The Occitan language, known also as Òc language, comes from òc, the Occitan word for yes, which comes from the Latin word hoc. The Italian medieval poet Dante was the first to distinguish three literary languages based on each language word for yes: the òc language (Occitan), the oïl language (French) and the sì language (Italian). Dante in The Divine Comedy (Purgatory, Canto XXVI) uses Occitan, as unique foreign language, to express the thought of the troubadour Arnaud Daniel (12th century): 
“Tan m’abellis vostre cortes deman,
qu’ieu no me puesc ni voill a vos cobrire. Ieu siu Arnaut que plor e vau cantan;
consiros vei la passada folor,
e vei jausen lo joi qu’esper, denan.
Ara vos prec, per aquella valor
que vos guida al som de l’escalina,
sovenha vos a temps de ma dolor!”

Your courteous question pleases me so,
that I cannot and will not hide from you.
I am Arnaut, who weeping and singing go:
Contrite I see the folly of the past,
And, joyous, I foresee the joy I hope for one day.

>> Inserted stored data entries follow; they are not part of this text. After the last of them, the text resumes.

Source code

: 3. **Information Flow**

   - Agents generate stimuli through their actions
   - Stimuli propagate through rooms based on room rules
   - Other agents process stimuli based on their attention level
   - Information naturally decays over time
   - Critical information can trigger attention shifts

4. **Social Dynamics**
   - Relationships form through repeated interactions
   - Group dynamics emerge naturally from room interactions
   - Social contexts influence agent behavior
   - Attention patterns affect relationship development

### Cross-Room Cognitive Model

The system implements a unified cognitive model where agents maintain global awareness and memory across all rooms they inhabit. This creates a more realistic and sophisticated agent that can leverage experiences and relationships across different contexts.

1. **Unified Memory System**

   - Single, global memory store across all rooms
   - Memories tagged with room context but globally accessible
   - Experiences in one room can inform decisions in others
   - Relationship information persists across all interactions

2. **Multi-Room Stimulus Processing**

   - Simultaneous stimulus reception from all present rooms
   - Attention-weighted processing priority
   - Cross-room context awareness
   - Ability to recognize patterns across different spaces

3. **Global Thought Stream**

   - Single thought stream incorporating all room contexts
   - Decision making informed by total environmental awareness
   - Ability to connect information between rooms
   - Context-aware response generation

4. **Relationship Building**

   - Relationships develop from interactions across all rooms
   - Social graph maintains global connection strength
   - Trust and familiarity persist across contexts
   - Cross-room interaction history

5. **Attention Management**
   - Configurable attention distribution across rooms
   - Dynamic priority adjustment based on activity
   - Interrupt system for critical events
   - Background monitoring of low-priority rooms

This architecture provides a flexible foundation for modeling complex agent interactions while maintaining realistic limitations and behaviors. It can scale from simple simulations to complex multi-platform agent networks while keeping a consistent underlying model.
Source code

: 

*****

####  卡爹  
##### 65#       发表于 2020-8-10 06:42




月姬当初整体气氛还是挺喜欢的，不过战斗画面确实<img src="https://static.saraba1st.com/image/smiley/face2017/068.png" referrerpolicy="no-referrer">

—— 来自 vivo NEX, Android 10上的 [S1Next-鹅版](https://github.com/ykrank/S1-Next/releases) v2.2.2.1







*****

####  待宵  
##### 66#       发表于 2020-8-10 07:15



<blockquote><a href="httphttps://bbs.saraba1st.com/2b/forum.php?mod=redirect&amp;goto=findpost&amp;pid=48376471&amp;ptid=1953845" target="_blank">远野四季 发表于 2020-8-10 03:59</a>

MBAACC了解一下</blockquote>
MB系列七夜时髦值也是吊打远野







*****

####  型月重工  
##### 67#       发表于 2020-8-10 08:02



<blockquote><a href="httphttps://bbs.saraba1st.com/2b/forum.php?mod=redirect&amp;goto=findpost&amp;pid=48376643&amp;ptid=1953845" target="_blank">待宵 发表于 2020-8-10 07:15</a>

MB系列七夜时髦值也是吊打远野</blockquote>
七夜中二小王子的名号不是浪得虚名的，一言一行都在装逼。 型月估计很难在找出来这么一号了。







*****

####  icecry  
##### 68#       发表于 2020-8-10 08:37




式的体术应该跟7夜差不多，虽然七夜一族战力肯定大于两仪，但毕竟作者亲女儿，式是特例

Therefore do I implore you, by that power
Which guides you to the summit of the stairs,
Remember my suffering, in the right time.”

The Occitan language is thus a neo-Latin language whose geographic diffusion is central with respect to all the languages derived from Latin. Occitan, compared to modern French, is more similar to Italian. The population of south France, named at the Roman time Gallia Narbonensis, was one of the first romanized population, already at the republican time, in the 2nd century before Christ. Within the Latin-derived languages, known as Romance languages, Occitan belongs to the sub-group of the Gallo-Roman languages, including, besides French, Franco-Provençal and Catalan, several dialects of North of Italy (Piedmontese, Ligurian, Lombard, Emilian-Romagnol), Friulian and Ladin. Occitania is home to some 15.6 million inhabitants and Occitan is spoken as first language by as many as two million people and up to 7 million people understand the language. There are six regional variants of the language: gascon (gascon), languedoc (lengadocian), provençal (provençau), limousin (lemosin), auvernhat (auvernhat) and vivaroalpenc (vivaroaupenc). The latter includes the languages spoken in the Piedmonts alpine valleys, the so called  «lenga nostra» or «parlar a modo nostro». Why Occitan is considered a language and not simply a dialect? That occurs owing to the centuries-old literary tradition written in Lenga d’òc.